Data on influenza in patients with solid tumours are generally scarce. A large study of 115 patients with solid tumours suffering from influenza found similar results to our cohort of 21 patients with solid tumours: 23 % of these cancer patients presented with pneumonia, and a mortality rate of 10 % was reported [8]. In line with our results, mortality was associated with prolonged duration to diagnosis of IVI. In contrast to our results, ongoing immunosuppression such as cancer treatment was associated with a severe course of viral infection, which was not seen in our patient cohort. Additionally, in this study detailed information on treatment with oseltamivir was provided, showing a benefit for patients being treated early [8]. In our study, oseltamivir did not influence the outcome significantly, possibly due to a delay of therapy.
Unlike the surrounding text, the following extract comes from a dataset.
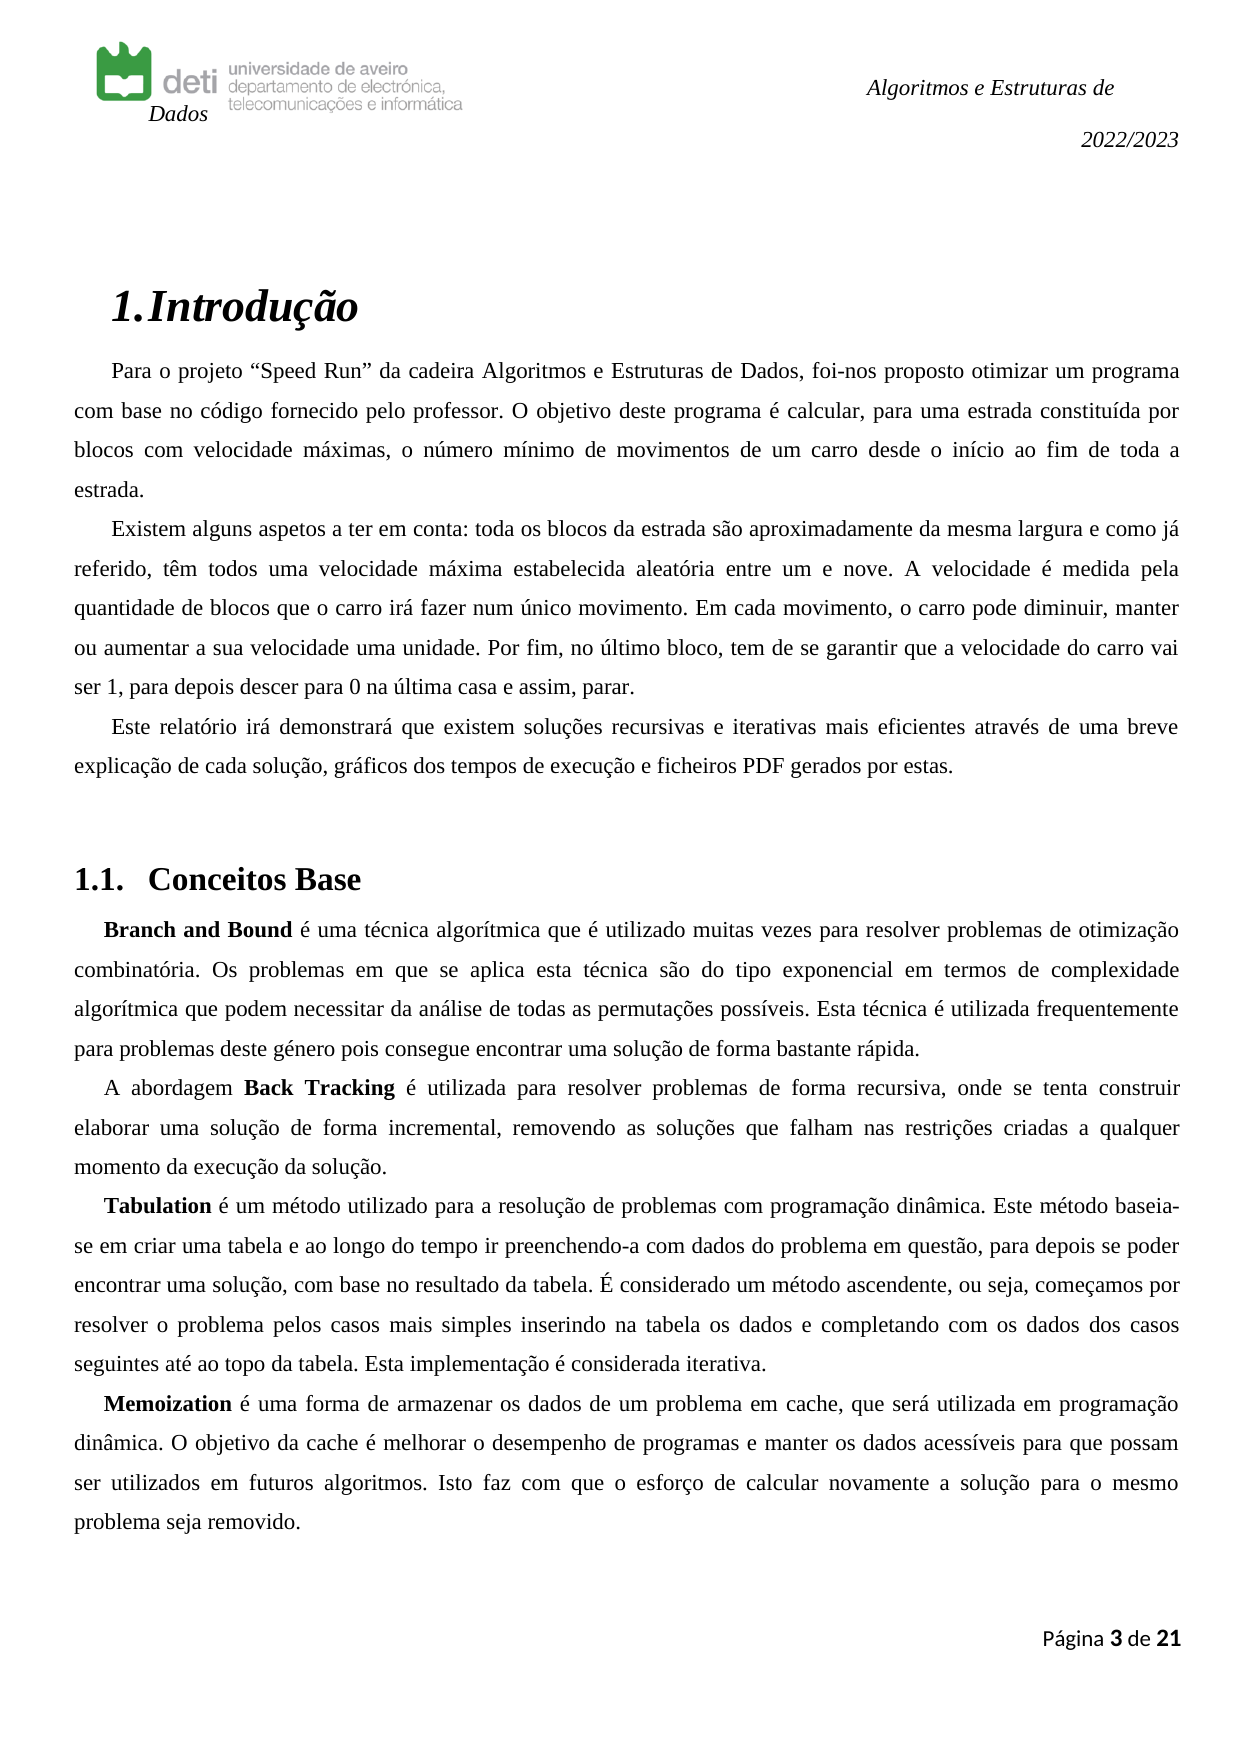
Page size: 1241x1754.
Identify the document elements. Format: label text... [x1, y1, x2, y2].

As we conducted a retrospective study there are several limitations of our analysis due to a lack of data with regard to several issues. Exact information on start of antiviral therapy is lacking as well as the inpatient/outpatient status of the patients. Also, data on vaccination status and subtype of virus are very limited, and we are not able to draw any conclusions regarding the efficacy of vaccination or the virulence of virus subtypes. These questions will have to be addressed in future prospective studies. Nevertheless, all contacts of patients with malignant disease, e.g., partners, household members, and health care workers, should be urged to undergo seasonal influenza vaccination to better protect this vulnerable collective.

Conclusion

Albeit retrospective, some conclusions can be drawn from our analysis:

Influenza is potentially dangerous due to high rates of pneumonia and high mortality irrespective of the underlying malignant disease and therefore should be taken seriously in all groups of cancer patients. Therefore, an early diagnosis of IVI is imperative. Superinfections need to be addressed immediately and efficiently since this is the most dangerous complication.